The People Responded

Crowds came to hear John and to be baptized in the Jordan. Hearts were touched by his preaching. Even Herod, the region’s Roman ruler, felt the sense of this man’s holy language and style. John’s presence brought Herod discomfort and eventually he imprisoned and executed the Baptist.

John could read his audience. His discernment was sharp. He knew some slithered into the group to spy out his work. He called them out as a “brood of vipers.” Jesus would use this very phrase to refer to the religious leaders who corrupted the atmosphere in Jerusalem. He saw through their skin and pointed the finger at their prejudices and superiority complexes.

These leaders claimed status as descendants of Abraham. But they ignored the point of that status.

God blessed Abraham as His friend in order to connect with the whole world. The nations of the earth were to be blessed by the seed of this friend.

The plan on God’s heart was not to create a nation to exercise authority and rule in the manner of the cosmic atmosphere. Rather, Israel was raised up to be servants for the world and its peoples. They had spent more than 400 years as slaves in Egypt. They experienced the degradation of oppression. Their bodies were shackled and battered. Their children were sacrificed.

God had a plan to reveal a different character of leadership. For so long, the earth had only known controllers who reveled in their tyranny and power trips.

Read Psalm 2. The heathen rage and imagine vain things. They seek to cast off all restraints and live unbridled in pride and consumption.

This is, of course, the work of the devil. It was Satan who nursed the self-will alive in him and enflamed it to an attitude of rebellion and alienation. Hell communicates this attitude to those who choose to live in the dark.

Rome was a prime example of the prevailing winds of ruling entities. Its Caesars were ruthless in their selfishness and ambition.

Another brand of leader, another style of King was necessary. And Israel would be part of this process of transformation.

The Lord told Israel through Moses that their redemption and rescue came so that He could raise up a nation of priests. What are the primary tasks of priests ordained by Heaven? They are commissioned to pray, to offer sacrifice, to teach, to lead, and to comfort.

Sadly, through the centuries Israel lost touch with the roots of the righteous purpose covenanted to them. Their talk centered on a return to the glory days of Solomon, to the time when all the earth brought tribute and sought counsel and did business with Jerusalem.

At the point when John preached, the Lord was about to swing His axe. The forest of corrupt trees and their poison fruit was about to be leveled and burned away. Click To Tweet

At the point when John preached, the Lord was about to swing His axe. The forest of corrupt trees and their poison fruit was about to be leveled and burned away.

Many scoffed at John, but some were moved. In particular, tax collectors and soldiers sought instruction. These people were among the most ostracized and despised.
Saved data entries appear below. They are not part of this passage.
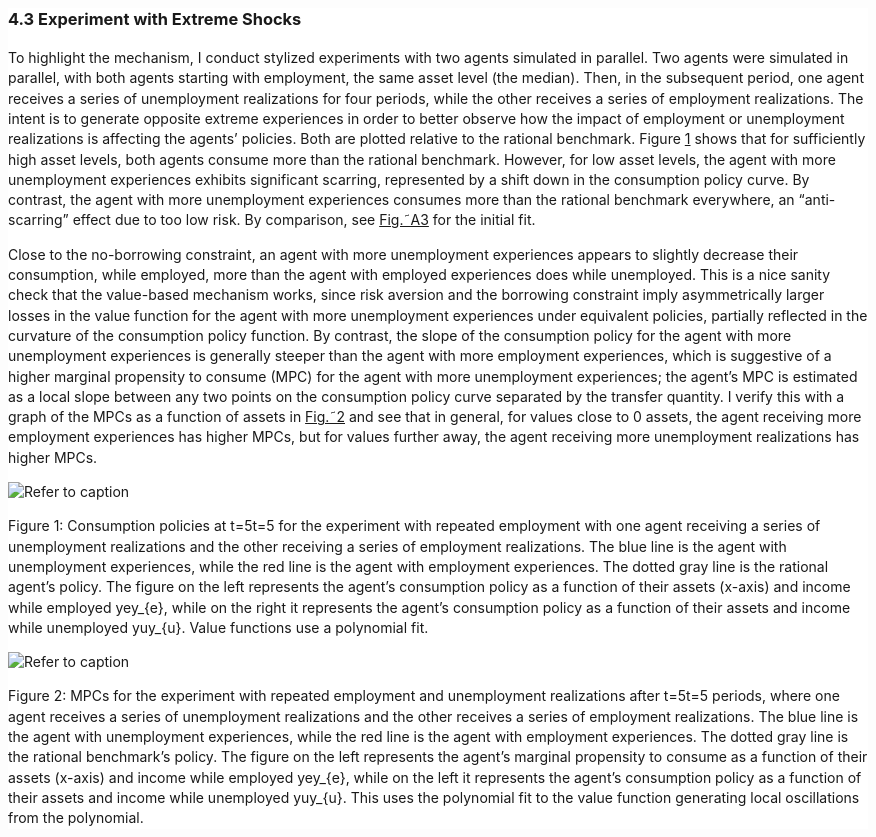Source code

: ### 4.3 Experiment with Extreme Shocks

To highlight the mechanism, I conduct stylized experiments with two agents simulated in parallel. Two agents were simulated in parallel, with both agents starting with employment, the same asset level (the median). Then, in the subsequent period, one agent receives a series of unemployment realizations for four periods, while the other receives a series of employment realizations. The intent is to generate opposite extreme experiences in order to better observe
how the impact of employment or unemployment realizations is affecting the agents’ policies. Both are plotted relative to the rational benchmark. Figure [1](https://arxiv.org/html/2510.20748v1#S4.F1 "Figure 1 ‣ 4.3 Experiment with Extreme Shocks ‣ 4 Parameterization ‣ Reinforcement Learning and Consumption-Savings Behavior") shows that for sufficiently high asset levels, both agents consume more than the rational benchmark. However, for low asset levels, the agent with more unemployment experiences exhibits significant scarring, represented
by a shift down in the consumption policy curve. By contrast, the agent with more unemployment experiences consumes more than the rational benchmark everywhere, an “anti-scarring” effect due to too low risk.
By comparison, see [Fig.˜A3](https://arxiv.org/html/2510.20748v1#Ax1.F3 "In A.3 Further Details on Experiment with Extreme Shocks ‣ Appendix: Supplementary Material ‣ Reinforcement Learning and Consumption-Savings Behavior") for the initial fit.

Close to the no-borrowing constraint, an agent with more unemployment experiences
appears to slightly decrease their consumption, while employed, more than the agent with employed experiences does while unemployed. This is a nice sanity check that the value-based mechanism works, since risk aversion and the borrowing constraint imply asymmetrically
larger losses in the value function for the agent with more unemployment experiences under equivalent policies, partially reflected in the curvature of the consumption policy function. By
contrast, the slope of the consumption policy for the agent with more unemployment experiences is generally steeper than the agent with more employment experiences, which is suggestive of a higher marginal
propensity to consume (MPC) for the agent with more unemployment experiences; the agent’s MPC is estimated as a local slope between any two points on the consumption policy curve separated by the transfer
quantity. I verify this with a graph of the MPCs as a function of assets in [Fig.˜2](https://arxiv.org/html/2510.20748v1#S4.F2 "In 4.3 Experiment with Extreme Shocks ‣ 4 Parameterization ‣ Reinforcement Learning and Consumption-Savings Behavior") and see that in general, for values close to 0 assets, the agent receiving more employment experiences has higher MPCs, but for values further away, the agent receiving more unemployment realizations has higher MPCs.

![Refer to caption](chapters/chapter_1/sections/figures/scenario/policies_t5_consumption.png)


Figure 1: Consumption policies at t=5t=5 for the experiment with repeated employment with one agent receiving a series of unemployment realizations and the other receiving a series of employment realizations. The blue line is the agent with unemployment experiences, while the red line is the agent with employment experiences. The dotted gray line is the rational agent’s policy. The figure on the left represents the agent’s consumption policy as a function of their assets (x-axis) and income while employed yey\_{e}, while on the right it represents the agent’s consumption policy as a function of their assets and income while unemployed yuy\_{u}. Value functions use a polynomial fit.

![Refer to caption](chapters/chapter_1/sections/figures/scenario/mpcs_t5_covid.png)


Figure 2: MPCs for the experiment with repeated employment and unemployment realizations after t=5t=5 periods, where one agent receives a series of unemployment realizations and the other receives a series of employment realizations. The blue line is the agent with unemployment experiences, while the red line is the agent with employment experiences. The dotted gray line is the rational benchmark’s policy. The figure on the left represents the agent’s marginal propensity to consume as a function of their assets (x-axis) and income while employed yey\_{e}, while on the left it represents the agent’s consumption policy as a function of their assets and income while unemployed yuy\_{u}. This uses the polynomial fit to the value function generating local oscillations from the polynomial.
They longed for a measure of hope and had drawn near to God.

They allowed the waves of baptism wash over them. What’s next? They asked John.  His message to them was simple. Be content. Share. Care.

Hebrews 13:5 encapsulates this so well:  “Keep your life free from love of money, and be content with what you have, for He has said, ‘I will never leave you nor forsake you.’”

Once we have God, we have need of nothing else. If we make Him first and seek His Kingdom, then covetousness and selfishness will go. And He is with us always and forever. Nothing can separate us from the love of God we have in Christ.

The buzz got going that John the Baptist was the One, the long awaited Messiah. He shot down that rumor at once. “I baptize you with water, but He who is mightier than I is coming, the strap of whose sandals I am not worthy to untie. He will baptize you with the Holy Spirit and fire.” (Luke 3:16).

Jesus came, and then “All flesh began to see the salvation of God.”

Like John the Baptist, each of us has our part in God’s plan. We are witnesses of Him in the present wilderness. We can make waves with our simple and obedient lives of contentment. The Holy Spirit carries us along and anoints our words and works for His glory.

We are God’s Voices. We share. We care. We love.